• [TEKS BACAAN]
__________________________________________________

Saturday, October 9, 2010

Menyegarkan (Nalar) Muhammadiyah

Surya, 8 Oktober 2010

Sufyanto
Kandidat Doktor Ilmu Sosial Universitas Airlangga Surabaya

Satu abad usia Muhammadiyah, Pengurus Wilayah Muhammadiyah (PWM) Jawa Timur memaknainya lewat Musyawarah Wilayah (Muswil) yang akan berlangsung pada 9 hingga 10 Oktober 2010 di Universitas Muhammadiyah Jember.

Muswil merupakan tonggak sejarah penting bagi Muhammadiyah Jawa Timur (Jatim) ke depan, yang diharapkan menjadi salah satu pilar strategis merumuskan pembebasan bangsa dari belenggu nalar kekerasan, kemiskinan, koruptif, dan kompleksitas perkara sosial yang menyebabkan ketidakpastian hidup. Karena itu, pilihan yang harus diwujudkan pada Muswil kali ini adalah menyegarkan kembali nalar Muhammadiyah.

Nalar Muhammadiyah ialah teologi al-Maa’uun yang berpihak pada anak yatim dan orang miskin. Seperti fakta sosial apa adanya, maupun realitas sosial menjadi yatim maupun miskin akibat beroperasinya penindasan kekuasaan. Niscaya konteks keberpihakan di era KH Ahmad Dahlan dengan era sekarang tentu berbeda. Maka, penulis menyebutnya sebagai penyegaran nalar pencerahan yang disandingkan dengan realitas sosial kekinian.

Moeslim Abdurrahman (2003), menegaskan Muhammadiyah sebagai gerakan tajdid kalau ternyata menjadi jumud, karena Muhammadiyah tak lagi mampu menjadi kesadaran Islam yang lebih substansial dan terbuka untuk memaknai bahwa dakwah tak identik dengan propaganda iman. Dakwah sesungguhnya adalah setiap kerja religius untuk peradaban dan kemanusiaan. Oleh karena itu, Muhammadiyah sebagai gerakan dakwah harus mampu merumuskan jawaban-jawaban kontemporer terhadap masalah sosial dan kemanusiaan.

Mengingat Muhammadiyah sebagai gerakan dakwah yang memiliki ribuan amal usaha di Jatim, tentu bersinggungan langsung dengan konsep profesionalisme dan akumulasi kapital di arus pasar global. Kenyataan ini tak mungkin dihindari, sehingga mengantarkan lembaga pendidikan, rumah sakit dan amal usaha lain yang dimiliki Muhammadiyah menjadi tak terjangkau masyarakat.

Hal ini mendorong otokritik tajam pada Muhammadiyah, bahwa sekolah dan rumah sakit Muhammadiyah bukan untuk orang miskin. Karena, yang mampu bersekolah dan berobat, di lembaga pendidikan dan rumah sakit Muhammadiyah hanya mereka yang berduit.

Di sisi lain, banyak orang menjadi kaya secara finansial karena bekerja di Amal Usaha Muhammadiyah (AUM). Atau menjadi politisi kaya dengan mendulang suara konstituen dari warga Muhammadiyah. Namun, tak sedikit, keberadaan janda dan anak-anak yatim menjadi miskin, karena ditinggal ayah-bundanya yang aktivis Muhammadiyah, yang selama hidupnya sibuk memikirkan keberlangsungan roda persyarekatan, sampai terabaikan kesejahteraannya.

__________________________________________________

(Gambar dengan titik kunci pose)
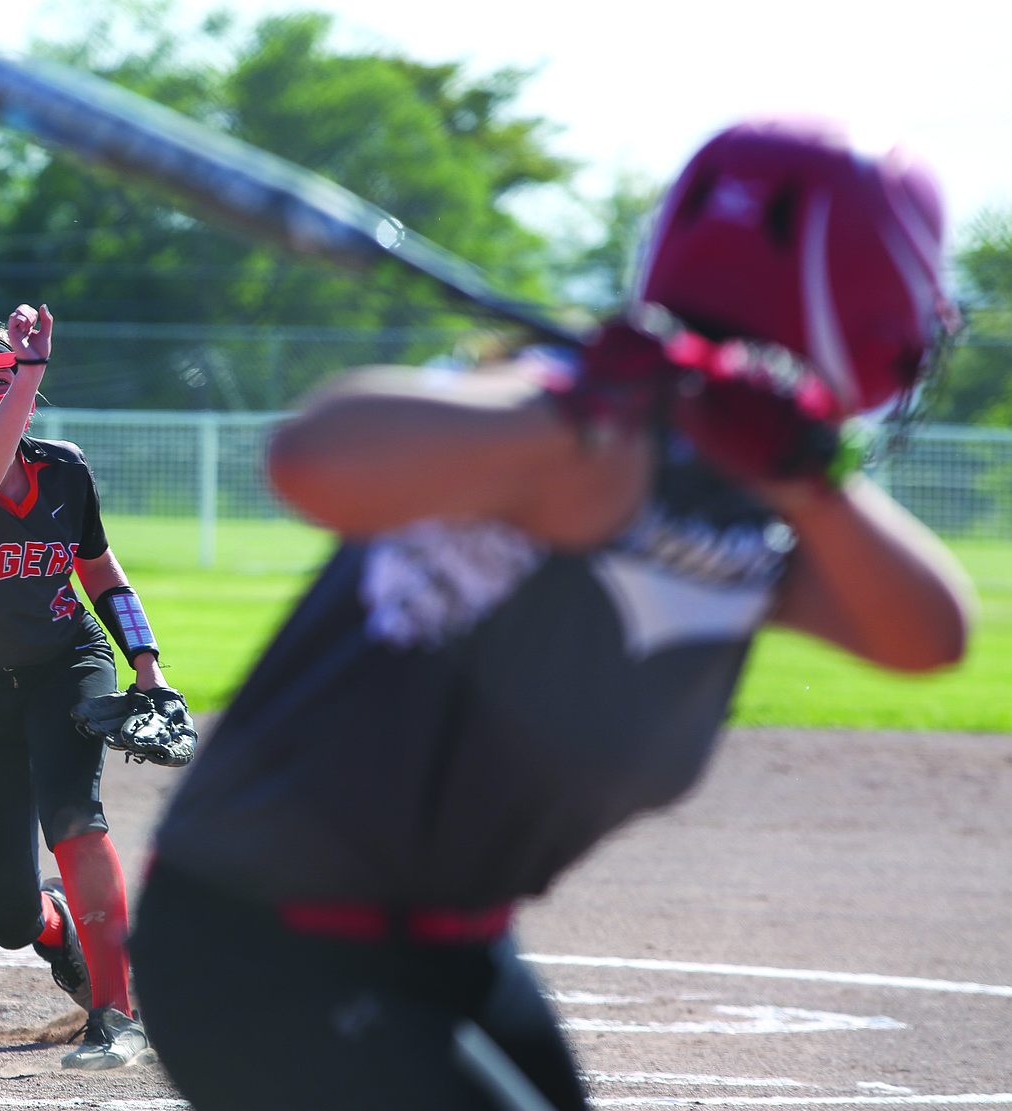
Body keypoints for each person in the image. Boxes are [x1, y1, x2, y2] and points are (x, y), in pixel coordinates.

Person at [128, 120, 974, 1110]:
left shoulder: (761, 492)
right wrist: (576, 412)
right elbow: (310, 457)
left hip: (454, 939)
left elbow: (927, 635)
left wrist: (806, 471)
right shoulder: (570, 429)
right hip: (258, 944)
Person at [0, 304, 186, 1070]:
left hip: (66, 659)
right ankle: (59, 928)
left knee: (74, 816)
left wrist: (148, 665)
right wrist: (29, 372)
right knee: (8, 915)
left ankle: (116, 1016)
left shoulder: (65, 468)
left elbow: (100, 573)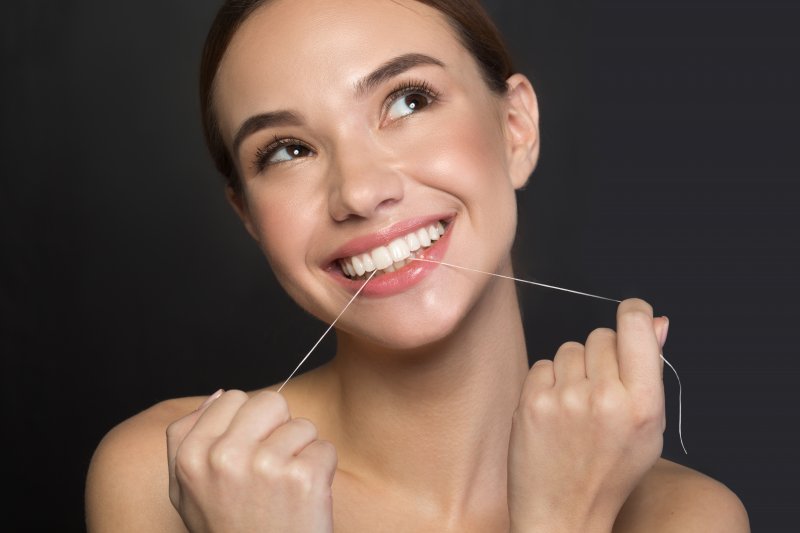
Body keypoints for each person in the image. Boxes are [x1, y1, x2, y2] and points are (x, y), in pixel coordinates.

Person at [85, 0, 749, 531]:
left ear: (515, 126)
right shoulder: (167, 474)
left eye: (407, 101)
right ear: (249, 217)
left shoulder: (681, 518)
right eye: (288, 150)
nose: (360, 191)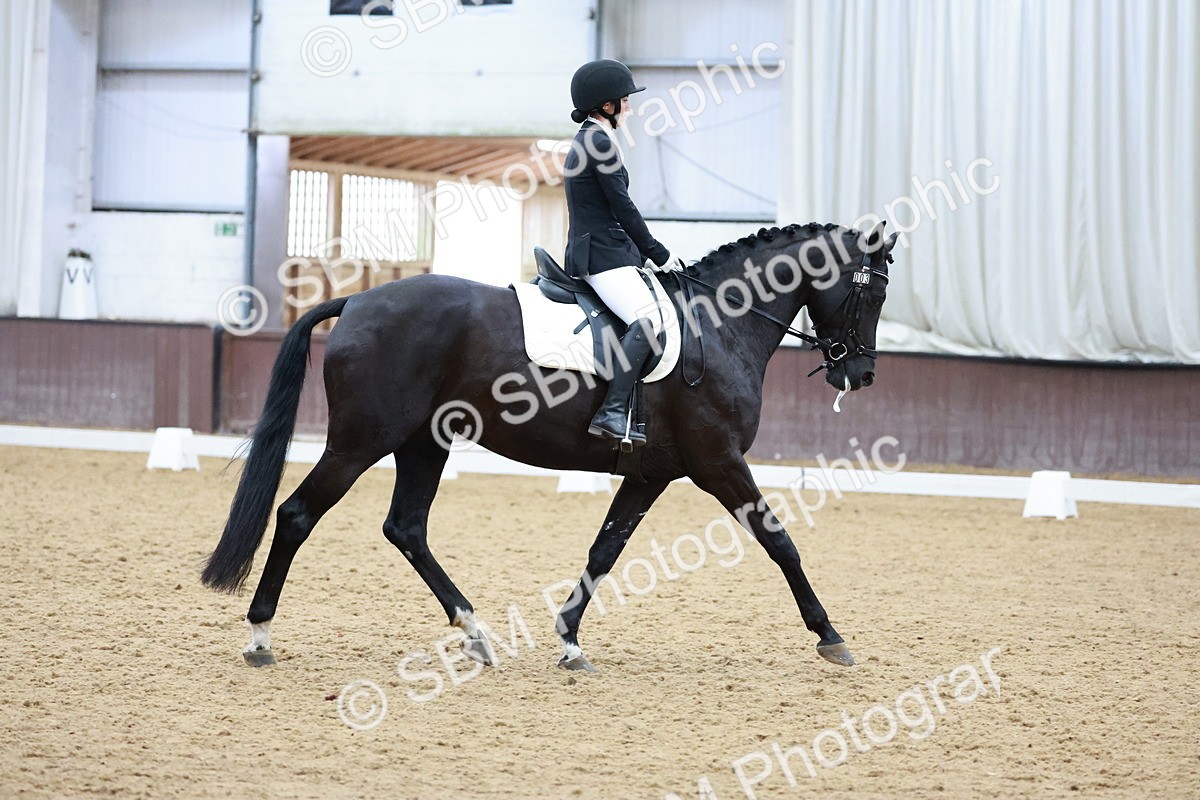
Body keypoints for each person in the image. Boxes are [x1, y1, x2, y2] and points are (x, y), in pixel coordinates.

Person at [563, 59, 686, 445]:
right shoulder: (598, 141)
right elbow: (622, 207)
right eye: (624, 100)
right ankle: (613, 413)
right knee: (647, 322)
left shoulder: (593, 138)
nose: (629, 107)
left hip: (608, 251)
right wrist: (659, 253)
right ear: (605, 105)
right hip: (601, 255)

__________________________________________________

• [PETUNJUK]
- a) Salin kembali bagian artikel tentang Muhammadiyah yang diawali kata-kata "Mengingat Muhammadiyah sebagai" dan diakhiri "tak terjangkau masyarakat.", lalu tukar "akumulasi kapital" dengan "penumpukan modal".
- b) Ringkas artikel tentang Muhammadiyah dalam dua kalimat.
- c) Silakan lanjutkan artikel tentang Muhammadiyah mulai setelah kalimat terakhirnya.

• [JAWABAN TIAP TUGAS]
- a)
Mengingat Muhammadiyah sebagai gerakan dakwah yang memiliki ribuan amal usaha di Jatim, tentu bersinggungan langsung dengan konsep profesionalisme dan penumpukan modal di arus pasar global. Kenyataan ini tak mungkin dihindari, sehingga mengantarkan lembaga pendidikan, rumah sakit dan amal usaha lain yang dimiliki Muhammadiyah menjadi tak terjangkau masyarakat.

- b) Penulis berpendapat bahwa Musyawarah Wilayah Muhammadiyah Jawa Timur pada usia satu abad organisasi itu harus menyegarkan kembali nalar Muhammadiyah, yaitu teologi al-Maa'uun yang berpihak pada anak yatim dan orang miskin. Ia mengkritik bahwa sekolah, rumah sakit, dan amal usaha Muhammadiyah lainnya menjadi tak terjangkau masyarakat miskin, sementara banyak orang justru menjadi kaya karena bekerja di Amal Usaha Muhammadiyah.

- c)
Metodologi Pencerahan

Kenyataan bahwa bersekolah dan berobat di Muhammadiyah mahal, tentu akan terjadi pengingkaran pada teologi gerakan yang diamanatkan KH Ahmad Dahlan. Lalu di mana keberpihakan Muhammadiyah terhadap janda-janda miskin dan anak-anak yatim? Terlebih lagi dari kalangan aktivis Muhammadiyah sendiri. Bila ini dibiarkan, implikasi lain tentu Muhammadiyah akan kehilangan generasi karena putusnya kaderisasi dari dalam.

Potret bopeng persyarekatan ini tentu bertolak belakang dengan tujuan KH Ahmad Dahlan saat mendirikan Muhammadiyah, yang berporos pada teologi al-Maa’uun. Sebuah gerakan yang berpihak pada anak yatim dan orang miskin, yang selalu tertindas oleh zaman arus besar sistem sosial. Teologi al-Maa’uun tak berpihak pada kapital dan pasar yang mendewakan akumulasi modal yang menempatkan laba menjadi pertimbangan utama.

Muswil seharusnya menjadi penegas mengukuhkan metodologi pencerahan. Meski warga Muhammadiyah dapat dikelompokkan dalam masyarakat rasional dan perkotaan. Perlu ditilik spirit sejarah pendirian Muhammadiyah di Kampung Kauman, Jogjakarta (1912). Yaitu, firman Allah, yang berbunyi “Tahukah kamu yang mendustakan agama? Itulah orang yang menghardik anak yatim, dan tidak menganjurkan memberi makan orang miskin.” (QS. Al-Maa’uun/107: 1-3). Secara tersirat sesungguhnya spirit ini sebagai sarana pembebasan atas ketertindasan anak yatim, orang miskin, dan seluruh kaum mustadlafiin.

Mengartikulasi menyegarkan nalar Muhammadiyah, tentu butuh perangkat, sebab zaman terus bergerak dan tantangan terus menghadang laju roda persyarekatan. Sebagaimana gagasan yang lebih general diajukan oleh Mohamed Arkoun (1994) dalam Rethinking Islam. Konsep Rethingking Islam (Prancis: Pencer l’Islam; Arab; Kaifa na’qil al-Islam) yakni mendorong penggunaan nalar secara bebas menuju elaborasi pandangan baru dan koheren, dengan memasukkan situasi-situasi baru yang dihadapi masyarakat dan unsur-unsur hidup tradisi umat Islam. Bahwa Islam memiliki makna historis, tapi pada saat yang sama pemahaman kita tentang fenomena ini, kurang memadai.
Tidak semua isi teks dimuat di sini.